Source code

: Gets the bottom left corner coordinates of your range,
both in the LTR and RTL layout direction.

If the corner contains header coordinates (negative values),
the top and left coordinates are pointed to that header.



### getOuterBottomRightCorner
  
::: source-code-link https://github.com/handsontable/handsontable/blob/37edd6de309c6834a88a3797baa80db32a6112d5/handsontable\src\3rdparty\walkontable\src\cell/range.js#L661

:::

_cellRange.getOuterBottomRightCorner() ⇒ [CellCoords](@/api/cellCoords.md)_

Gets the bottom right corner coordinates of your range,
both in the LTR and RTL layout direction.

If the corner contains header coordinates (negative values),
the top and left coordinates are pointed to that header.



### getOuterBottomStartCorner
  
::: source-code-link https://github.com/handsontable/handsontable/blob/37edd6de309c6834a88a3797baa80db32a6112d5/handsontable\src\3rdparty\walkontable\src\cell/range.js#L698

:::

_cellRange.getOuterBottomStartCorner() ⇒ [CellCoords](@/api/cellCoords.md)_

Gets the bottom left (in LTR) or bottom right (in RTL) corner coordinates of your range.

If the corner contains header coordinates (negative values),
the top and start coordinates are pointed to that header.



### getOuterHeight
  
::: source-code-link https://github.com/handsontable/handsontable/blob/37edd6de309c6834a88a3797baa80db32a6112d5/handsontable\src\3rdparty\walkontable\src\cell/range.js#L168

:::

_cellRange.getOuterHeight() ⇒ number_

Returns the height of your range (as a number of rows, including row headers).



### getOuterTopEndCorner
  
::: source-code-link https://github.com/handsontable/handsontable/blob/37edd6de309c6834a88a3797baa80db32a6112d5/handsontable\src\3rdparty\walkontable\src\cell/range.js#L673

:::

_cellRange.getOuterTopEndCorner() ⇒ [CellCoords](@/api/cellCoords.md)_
■ ■ ■
Collect every line from the rows above that contains the string "blob". Match case exactly.

-- Result --
::: source-code-link https://github.com/handsontable/handsontable/blob/37edd6de309c6834a88a3797baa80db32a6112d5/handsontable\src\3rdparty\walkontable\src\cell/range.js#L661
::: source-code-link https://github.com/handsontable/handsontable/blob/37edd6de309c6834a88a3797baa80db32a6112d5/handsontable\src\3rdparty\walkontable\src\cell/range.js#L698
::: source-code-link https://github.com/handsontable/handsontable/blob/37edd6de309c6834a88a3797baa80db32a6112d5/handsontable\src\3rdparty\walkontable\src\cell/range.js#L168
::: source-code-link https://github.com/handsontable/handsontable/blob/37edd6de309c6834a88a3797baa80db32a6112d5/handsontable\src\3rdparty\walkontable\src\cell/range.js#L673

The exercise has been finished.